Acquisition and Indexing of Web Content

The responsibilities and the collection profile of the archival institution define the web content to be acquired. In most cases, this will be content that was originally created on behalf of the relevant persons and institutions themselves.

From case to case, content might be significant that was made available online by third parties. Increasingly, social network activities must be maintained in addition to the homepage. The archivist is responsible for deciding whether these contents are relevant, as frequently the boundaries of private and public utterances are blurred on social media platforms. In any case, the site owner, who is in most cases the rights holder, should be asked for approval of archiving the respective web content.

An analysis of the technical form of content presentation offers the possibility to acquire various data from and about the relevant website in advance, e.g. the number of subpages, available image or video galleries, documents available for download, etc. At this point, tasks for the further acquisition of the site, e.g. key word assignment, can be defined. It depends on the importance of the provenance of the archive, the number of pages to be archived, and not least on the available human and technical resources how detailed this analysis will be.

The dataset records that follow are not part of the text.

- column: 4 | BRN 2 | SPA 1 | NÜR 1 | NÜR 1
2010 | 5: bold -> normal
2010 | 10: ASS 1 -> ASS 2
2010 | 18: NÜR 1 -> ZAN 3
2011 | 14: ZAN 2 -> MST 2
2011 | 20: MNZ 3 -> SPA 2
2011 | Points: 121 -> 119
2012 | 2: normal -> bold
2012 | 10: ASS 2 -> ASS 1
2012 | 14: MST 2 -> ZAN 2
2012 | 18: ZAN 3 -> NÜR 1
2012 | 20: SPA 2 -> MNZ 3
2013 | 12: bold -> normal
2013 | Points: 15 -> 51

Defining a URL as a starting point for the mirroring process, file types and file sizes the page contains, update intervals, etc. allow a specific site-tailored setting of the archiving software. Some of these metadata can be relevant for conversion or migration of data for long-term archiving: Which browser version and which version of the archiving software was used? The acquired data containing content as well as technical and structural information can and should also be made available to users and explained if necessary.